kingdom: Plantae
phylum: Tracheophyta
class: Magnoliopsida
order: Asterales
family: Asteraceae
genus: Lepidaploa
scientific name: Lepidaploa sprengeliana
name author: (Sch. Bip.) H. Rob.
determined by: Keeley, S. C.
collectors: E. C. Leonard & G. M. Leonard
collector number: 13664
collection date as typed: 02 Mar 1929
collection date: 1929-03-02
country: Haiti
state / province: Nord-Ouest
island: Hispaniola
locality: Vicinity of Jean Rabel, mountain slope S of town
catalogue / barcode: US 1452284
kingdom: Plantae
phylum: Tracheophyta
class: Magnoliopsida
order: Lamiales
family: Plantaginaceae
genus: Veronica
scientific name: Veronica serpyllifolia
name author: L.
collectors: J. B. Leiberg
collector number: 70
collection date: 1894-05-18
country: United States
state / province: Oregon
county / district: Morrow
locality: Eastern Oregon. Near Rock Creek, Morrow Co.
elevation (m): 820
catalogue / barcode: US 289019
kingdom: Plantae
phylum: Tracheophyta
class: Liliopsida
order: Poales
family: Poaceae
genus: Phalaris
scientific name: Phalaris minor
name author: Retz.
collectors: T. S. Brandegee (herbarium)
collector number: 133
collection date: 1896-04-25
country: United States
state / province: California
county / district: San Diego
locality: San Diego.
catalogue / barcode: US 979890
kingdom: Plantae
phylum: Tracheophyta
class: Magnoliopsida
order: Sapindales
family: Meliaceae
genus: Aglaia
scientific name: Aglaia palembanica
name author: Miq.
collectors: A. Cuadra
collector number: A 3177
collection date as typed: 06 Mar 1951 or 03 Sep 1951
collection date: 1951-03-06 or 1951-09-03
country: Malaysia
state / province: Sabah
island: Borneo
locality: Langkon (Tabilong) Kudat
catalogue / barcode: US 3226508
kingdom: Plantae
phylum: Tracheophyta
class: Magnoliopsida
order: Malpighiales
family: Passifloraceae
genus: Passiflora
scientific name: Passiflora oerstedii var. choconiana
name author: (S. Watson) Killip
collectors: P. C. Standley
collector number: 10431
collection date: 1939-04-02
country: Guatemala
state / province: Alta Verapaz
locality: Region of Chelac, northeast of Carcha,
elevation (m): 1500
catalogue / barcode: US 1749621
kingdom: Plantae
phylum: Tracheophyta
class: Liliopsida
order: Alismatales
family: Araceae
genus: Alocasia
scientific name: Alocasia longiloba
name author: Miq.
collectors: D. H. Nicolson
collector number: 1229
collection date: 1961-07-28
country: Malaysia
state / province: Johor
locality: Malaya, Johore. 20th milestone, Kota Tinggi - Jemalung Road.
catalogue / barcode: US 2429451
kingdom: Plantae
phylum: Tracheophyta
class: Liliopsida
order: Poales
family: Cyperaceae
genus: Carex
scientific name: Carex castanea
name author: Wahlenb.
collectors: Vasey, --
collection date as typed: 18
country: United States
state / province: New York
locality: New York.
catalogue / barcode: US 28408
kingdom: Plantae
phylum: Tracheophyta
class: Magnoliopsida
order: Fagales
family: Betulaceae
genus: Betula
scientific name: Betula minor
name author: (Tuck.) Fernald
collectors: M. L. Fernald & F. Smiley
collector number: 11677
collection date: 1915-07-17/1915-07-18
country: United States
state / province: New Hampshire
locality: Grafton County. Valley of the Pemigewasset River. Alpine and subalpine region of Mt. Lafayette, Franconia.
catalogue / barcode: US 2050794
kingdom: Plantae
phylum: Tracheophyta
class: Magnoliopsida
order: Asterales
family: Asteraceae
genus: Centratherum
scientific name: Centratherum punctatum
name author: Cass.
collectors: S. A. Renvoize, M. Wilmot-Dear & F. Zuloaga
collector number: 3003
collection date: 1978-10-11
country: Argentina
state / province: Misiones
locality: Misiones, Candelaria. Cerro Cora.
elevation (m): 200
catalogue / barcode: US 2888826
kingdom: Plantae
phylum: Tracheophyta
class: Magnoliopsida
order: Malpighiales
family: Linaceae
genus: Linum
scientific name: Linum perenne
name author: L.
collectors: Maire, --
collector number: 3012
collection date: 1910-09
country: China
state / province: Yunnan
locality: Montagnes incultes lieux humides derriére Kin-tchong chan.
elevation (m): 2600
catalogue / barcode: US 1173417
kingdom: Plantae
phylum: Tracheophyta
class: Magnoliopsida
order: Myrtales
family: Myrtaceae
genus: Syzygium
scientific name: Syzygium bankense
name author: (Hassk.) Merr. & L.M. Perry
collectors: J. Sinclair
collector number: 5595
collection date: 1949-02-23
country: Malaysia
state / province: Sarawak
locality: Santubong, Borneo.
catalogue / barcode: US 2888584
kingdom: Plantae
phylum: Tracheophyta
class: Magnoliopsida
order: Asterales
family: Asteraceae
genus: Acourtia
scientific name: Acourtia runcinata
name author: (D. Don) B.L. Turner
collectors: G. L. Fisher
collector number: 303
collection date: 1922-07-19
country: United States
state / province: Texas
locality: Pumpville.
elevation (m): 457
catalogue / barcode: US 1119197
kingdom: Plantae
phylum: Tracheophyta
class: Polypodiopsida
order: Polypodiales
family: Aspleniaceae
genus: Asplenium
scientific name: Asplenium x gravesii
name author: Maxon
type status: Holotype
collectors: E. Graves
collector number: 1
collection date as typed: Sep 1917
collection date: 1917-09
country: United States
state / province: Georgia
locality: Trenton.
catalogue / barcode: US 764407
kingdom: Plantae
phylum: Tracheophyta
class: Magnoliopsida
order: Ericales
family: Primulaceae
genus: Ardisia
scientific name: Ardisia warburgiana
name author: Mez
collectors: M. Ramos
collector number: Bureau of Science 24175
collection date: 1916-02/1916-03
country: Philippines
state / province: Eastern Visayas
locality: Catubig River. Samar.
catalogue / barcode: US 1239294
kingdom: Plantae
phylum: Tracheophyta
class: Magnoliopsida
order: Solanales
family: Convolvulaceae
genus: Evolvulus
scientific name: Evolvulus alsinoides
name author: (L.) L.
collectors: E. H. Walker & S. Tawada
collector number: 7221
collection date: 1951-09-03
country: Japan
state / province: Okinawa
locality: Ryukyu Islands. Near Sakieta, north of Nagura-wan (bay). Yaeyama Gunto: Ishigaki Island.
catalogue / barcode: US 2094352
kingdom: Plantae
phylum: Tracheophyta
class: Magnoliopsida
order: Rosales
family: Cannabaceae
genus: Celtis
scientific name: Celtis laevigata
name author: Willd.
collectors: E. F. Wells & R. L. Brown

§ Directions:
Turn every line of the records above into a Markdown table with two columns, No. and Entry. Put a running row number under No. and the line under Entry, and skip any blank lines.

§ Reply to the task:
| No. | Entry |
|---|---|
| 1 | kingdom: Plantae |
| 2 | phylum: Tracheophyta |
| 3 | class: Magnoliopsida |
| 4 | order: Asterales |
| 5 | family: Asteraceae |
| 6 | genus: Lepidaploa |
| 7 | scientific name: Lepidaploa sprengeliana |
| 8 | name author: (Sch. Bip.) H. Rob. |
| 9 | determined by: Keeley, S. C. |
| 10 | collectors: E. C. Leonard & G. M. Leonard |
| 11 | collector number: 13664 |
| 12 | collection date as typed: 02 Mar 1929 |
| 13 | collection date: 1929-03-02 |
| 14 | country: Haiti |
| 15 | state / province: Nord-Ouest |
| 16 | island: Hispaniola |
| 17 | locality: Vicinity of Jean Rabel, mountain slope S of town |
| 18 | catalogue / barcode: US 1452284 |
| 19 | kingdom: Plantae |
| 20 | phylum: Tracheophyta |
| 21 | class: Magnoliopsida |
| 22 | order: Lamiales |
| 23 | family: Plantaginaceae |
| 24 | genus: Veronica |
| 25 | scientific name: Veronica serpyllifolia |
| 26 | name author: L. |
| 27 | collectors: J. B. Leiberg |
| 28 | collector number: 70 |
| 29 | collection date: 1894-05-18 |
| 30 | country: United States |
| 31 | state / province: Oregon |
| 32 | county / district: Morrow |
| 33 | locality: Eastern Oregon. Near Rock Creek, Morrow Co. |
| 34 | elevation (m): 820 |
| 35 | catalogue / barcode: US 289019 |
| 36 | kingdom: Plantae |
| 37 | phylum: Tracheophyta |
| 38 | class: Liliopsida |
| 39 | order: Poales |
| 40 | family: Poaceae |
| 41 | genus: Phalaris |
| 42 | scientific name: Phalaris minor |
| 43 | name author: Retz. |
| 44 | collectors: T. S. Brandegee (herbarium) |
| 45 | collector number: 133 |
| 46 | collection date: 1896-04-25 |
| 47 | country: United States |
| 48 | state / province: California |
| 49 | county / district: San Diego |
| 50 | locality: San Diego. |
| 51 | catalogue / barcode: US 979890 |
| 52 | kingdom: Plantae |
| 53 | phylum: Tracheophyta |
| 54 | class: Magnoliopsida |
| 55 | order: Sapindales |
| 56 | family: Meliaceae |
| 57 | genus: Aglaia |
| 58 | scientific name: Aglaia palembanica |
| 59 | name author: Miq. |
| 60 | collectors: A. Cuadra |
| 61 | collector number: A 3177 |
| 62 | collection date as typed: 06 Mar 1951 or 03 Sep 1951 |
| 63 | collection date: 1951-03-06 or 1951-09-03 |
| 64 | country: Malaysia |
| 65 | state / province: Sabah |
| 66 | island: Borneo |
| 67 | locality: Langkon (Tabilong) Kudat |
| 68 | catalogue / barcode: US 3226508 |
| 69 | kingdom: Plantae |
| 70 | phylum: Tracheophyta |
| 71 | class: Magnoliopsida |
| 72 | order: Malpighiales |
| 73 | family: Passifloraceae |
| 74 | genus: Passiflora |
| 75 | scientific name: Passiflora oerstedii var. choconiana |
| 76 | name author: (S. Watson) Killip |
| 77 | collectors: P. C. Standley |
| 78 | collector number: 10431 |
| 79 | collection date: 1939-04-02 |
| 80 | country: Guatemala |
| 81 | state / province: Alta Verapaz |
| 82 | locality: Region of Chelac, northeast of Carcha, |
| 83 | elevation (m): 1500 |
| 84 | catalogue / barcode: US 1749621 |
| 85 | kingdom: Plantae |
| 86 | phylum: Tracheophyta |
| 87 | class: Liliopsida |
| 88 | order: Alismatales |
| 89 | family: Araceae |
| 90 | genus: Alocasia |
| 91 | scientific name: Alocasia longiloba |
| 92 | name author: Miq. |
| 93 | collectors: D. H. Nicolson |
| 94 | collector number: 1229 |
| 95 | collection date: 1961-07-28 |
| 96 | country: Malaysia |
| 97 | state / province: Johor |
| 98 | locality: Malaya, Johore. 20th milestone, Kota Tinggi - Jemalung Road. |
| 99 | catalogue / barcode: US 2429451 |
| 100 | kingdom: Plantae |
| 101 | phylum: Tracheophyta |
| 102 | class: Liliopsida |
| 103 | order: Poales |
| 104 | family: Cyperaceae |
| 105 | genus: Carex |
| 106 | scientific name: Carex castanea |
| 107 | name author: Wahlenb. |
| 108 | collectors: Vasey, -- |
| 109 | collection date as typed: 18 |
| 110 | country: United States |
| 111 | state / province: New York |
| 112 | locality: New York. |
| 113 | catalogue / barcode: US 28408 |
| 114 | kingdom: Plantae |
| 115 | phylum: Tracheophyta |
| 116 | class: Magnoliopsida |
| 117 | order: Fagales |
| 118 | family: Betulaceae |
| 119 | genus: Betula |
| 120 | scientific name: Betula minor |
| 121 | name author: (Tuck.) Fernald |
| 122 | collectors: M. L. Fernald & F. Smiley |
| 123 | collector number: 11677 |
| 124 | collection date: 1915-07-17/1915-07-18 |
| 125 | country: United States |
| 126 | state / province: New Hampshire |
| 127 | locality: Grafton County. Valley of the Pemigewasset River. Alpine and subalpine region of Mt. Lafayette, Franconia. |
| 128 | catalogue / barcode: US 2050794 |
| 129 | kingdom: Plantae |
| 130 | phylum: Tracheophyta |
| 131 | class: Magnoliopsida |
| 132 | order: Asterales |
| 133 | family: Asteraceae |
| 134 | genus: Centratherum |
| 135 | scientific name: Centratherum punctatum |
| 136 | name author: Cass. |
| 137 | collectors: S. A. Renvoize, M. Wilmot-Dear & F. Zuloaga |
| 138 | collector number: 3003 |
| 139 | collection date: 1978-10-11 |
| 140 | country: Argentina |
| 141 | state / province: Misiones |
| 142 | locality: Misiones, Candelaria. Cerro Cora. |
| 143 | elevation (m): 200 |
| 144 | catalogue / barcode: US 2888826 |
| 145 | kingdom: Plantae |
| 146 | phylum: Tracheophyta |
| 147 | class: Magnoliopsida |
| 148 | order: Malpighiales |
| 149 | family: Linaceae |
| 150 | genus: Linum |
| 151 | scientific name: Linum perenne |
| 152 | name author: L. |
| 153 | collectors: Maire, -- |
| 154 | collector number: 3012 |
| 155 | collection date: 1910-09 |
| 156 | country: China |
| 157 | state / province: Yunnan |
| 158 | locality: Montagnes incultes lieux humides derriére Kin-tchong chan. |
| 159 | elevation (m): 2600 |
| 160 | catalogue / barcode: US 1173417 |
| 161 | kingdom: Plantae |
| 162 | phylum: Tracheophyta |
| 163 | class: Magnoliopsida |
| 164 | order: Myrtales |
| 165 | family: Myrtaceae |
| 166 | genus: Syzygium |
| 167 | scientific name: Syzygium bankense |
| 168 | name author: (Hassk.) Merr. & L.M. Perry |
| 169 | collectors: J. Sinclair |
| 170 | collector number: 5595 |
| 171 | collection date: 1949-02-23 |
| 172 | country: Malaysia |
| 173 | state / province: Sarawak |
| 174 | locality: Santubong, Borneo. |
| 175 | catalogue / barcode: US 2888584 |
| 176 | kingdom: Plantae |
| 177 | phylum: Tracheophyta |
| 178 | class: Magnoliopsida |
| 179 | order: Asterales |
| 180 | family: Asteraceae |
| 181 | genus: Acourtia |
| 182 | scientific name: Acourtia runcinata |
| 183 | name author: (D. Don) B.L. Turner |
| 184 | collectors: G. L. Fisher |
| 185 | collector number: 303 |
| 186 | collection date: 1922-07-19 |
| 187 | country: United States |
| 188 | state / province: Texas |
| 189 | locality: Pumpville. |
| 190 | elevation (m): 457 |
| 191 | catalogue / barcode: US 1119197 |
| 192 | kingdom: Plantae |
| 193 | phylum: Tracheophyta |
| 194 | class: Polypodiopsida |
| 195 | order: Polypodiales |
| 196 | family: Aspleniaceae |
| 197 | genus: Asplenium |
| 198 | scientific name: Asplenium x gravesii |
| 199 | name author: Maxon |
| 200 | type status: Holotype |
| 201 | collectors: E. Graves |
| 202 | collector number: 1 |
| 203 | collection date as typed: Sep 1917 |
| 204 | collection date: 1917-09 |
| 205 | country: United States |
| 206 | state / province: Georgia |
| 207 | locality: Trenton. |
| 208 | catalogue / barcode: US 764407 |
| 209 | kingdom: Plantae |
| 210 | phylum: Tracheophyta |
| 211 | class: Magnoliopsida |
| 212 | order: Ericales |
| 213 | family: Primulaceae |
| 214 | genus: Ardisia |
| 215 | scientific name: Ardisia warburgiana |
| 216 | name author: Mez |
| 217 | collectors: M. Ramos |
| 218 | collector number: Bureau of Science 24175 |
| 219 | collection date: 1916-02/1916-03 |
| 220 | country: Philippines |
| 221 | state / province: Eastern Visayas |
| 222 | locality: Catubig River. Samar. |
| 223 | catalogue / barcode: US 1239294 |
| 224 | kingdom: Plantae |
| 225 | phylum: Tracheophyta |
| 226 | class: Magnoliopsida |
| 227 | order: Solanales |
| 228 | family: Convolvulaceae |
| 229 | genus: Evolvulus |
| 230 | scientific name: Evolvulus alsinoides |
| 231 | name author: (L.) L. |
| 232 | collectors: E. H. Walker & S. Tawada |
| 233 | collector number: 7221 |
| 234 | collection date: 1951-09-03 |
| 235 | country: Japan |
| 236 | state / province: Okinawa |
| 237 | locality: Ryukyu Islands. Near Sakieta, north of Nagura-wan (bay). Yaeyama Gunto: Ishigaki Island. |
| 238 | catalogue / barcode: US 2094352 |
| 239 | kingdom: Plantae |
| 240 | phylum: Tracheophyta |
| 241 | class: Magnoliopsida |
| 242 | order: Rosales |
| 243 | family: Cannabaceae |
| 244 | genus: Celtis |
| 245 | scientific name: Celtis laevigata |
| 246 | name author: Willd. |
| 247 | collectors: E. F. Wells & R. L. Brown |